Best array of content in your history? While HBO’s 2015 series are certainly more popular while airing than the ones from the 2000s, I’m not sure the quality and endurance compares. The Sopranos, Six Feet Under, Rome, Deadwood, Carnivàle and The Wire just called. And it was a weird conference call.
The piece also states that back in 2007/2008 “[HBO’s] content cupboard was bare, and rival TV executives openly referred to the cable network as HB-Over.”
Was “HB-Over” an actual thing? Well, yes. In fact, it came from this previous NY Times piece where Showtime’s chairman and CEO Matthew C. Blank was quoted:

HB-Over. I’ve heard that term used for HBO both outside and inside our network.

Tough pill to swallow now that Starz has taken Showtime’s second place in the premium cable world. Woops.
It’ll be interesting to see how CBS competes with HBO Now’s (nearly) independent streaming service.

Seinfeld calls YouTube a ‘giant garbage can’

Although Seinfeld was joking, he was in fact touting his Comedians in Cars Getting Coffee arriving at Crackle.

When you get to a certain point in the business, what a man is looking for in a network is the same thing he’s looking for in his underwear.
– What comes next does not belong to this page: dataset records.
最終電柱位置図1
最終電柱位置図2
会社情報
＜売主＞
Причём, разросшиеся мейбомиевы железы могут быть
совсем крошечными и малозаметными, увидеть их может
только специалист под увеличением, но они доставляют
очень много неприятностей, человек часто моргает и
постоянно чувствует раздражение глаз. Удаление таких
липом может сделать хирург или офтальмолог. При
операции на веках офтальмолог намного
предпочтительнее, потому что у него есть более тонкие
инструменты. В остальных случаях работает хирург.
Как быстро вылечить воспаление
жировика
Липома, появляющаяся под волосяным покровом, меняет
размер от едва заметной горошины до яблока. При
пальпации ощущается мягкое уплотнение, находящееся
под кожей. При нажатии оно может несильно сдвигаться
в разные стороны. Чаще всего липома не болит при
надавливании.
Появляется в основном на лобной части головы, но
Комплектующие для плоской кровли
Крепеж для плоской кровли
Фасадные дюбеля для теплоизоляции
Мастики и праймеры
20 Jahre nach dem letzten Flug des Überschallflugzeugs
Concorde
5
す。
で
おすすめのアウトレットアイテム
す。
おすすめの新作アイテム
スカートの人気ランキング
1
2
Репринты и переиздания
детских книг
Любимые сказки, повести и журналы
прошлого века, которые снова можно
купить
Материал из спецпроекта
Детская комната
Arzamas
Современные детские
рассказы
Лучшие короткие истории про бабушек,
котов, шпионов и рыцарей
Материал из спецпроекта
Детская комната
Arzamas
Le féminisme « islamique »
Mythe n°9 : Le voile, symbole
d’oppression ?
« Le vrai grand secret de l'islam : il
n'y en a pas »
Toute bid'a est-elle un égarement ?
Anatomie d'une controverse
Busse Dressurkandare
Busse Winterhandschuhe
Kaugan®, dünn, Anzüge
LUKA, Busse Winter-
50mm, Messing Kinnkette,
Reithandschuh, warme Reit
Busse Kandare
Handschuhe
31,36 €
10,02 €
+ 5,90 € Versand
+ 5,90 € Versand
He’s looking for a little bit of support and a little bit of freedom. And that’s exactly what Crackle offered.

You can tell how much he respects online content. I think he’s reached that rare apex of making people giving him money laugh as he openly mocks them.

ABC Family Doubles Down on Original Programming to Reach Young Women

Or as they call them, the “becomers”. Shudder.
In non-buzzy marketing words, they’re referring to young women between 14 and 29 “entering new life phases”. This is good news for the content side of things: the cable network is on the verge of announcing at the upfronts it will “double its original programming slate over the next four years”. ABC Family president Tom Ascheim also added:

The phone is the first smart TV. It’s an incredible source of video. We’re also embedding the social tools they love so much into the ABC Watch experience.

ABC Wat–Oh. For a second there I thought you were referring to Android Wear and apps for your wrist. You’re just talking about your VOD service. Gotcha. Actually, that makes me want to develop some kind of app for smartwatches. Maybe a crappy asymmetric viewing experience?
ABC Family is actually revamping its online viewing service this summer to increase mobile viewing. No surprise there considering that phones are now the way most 25-and-under watch video content.
And the AdWeek article is already talking about Generation Z. God help us.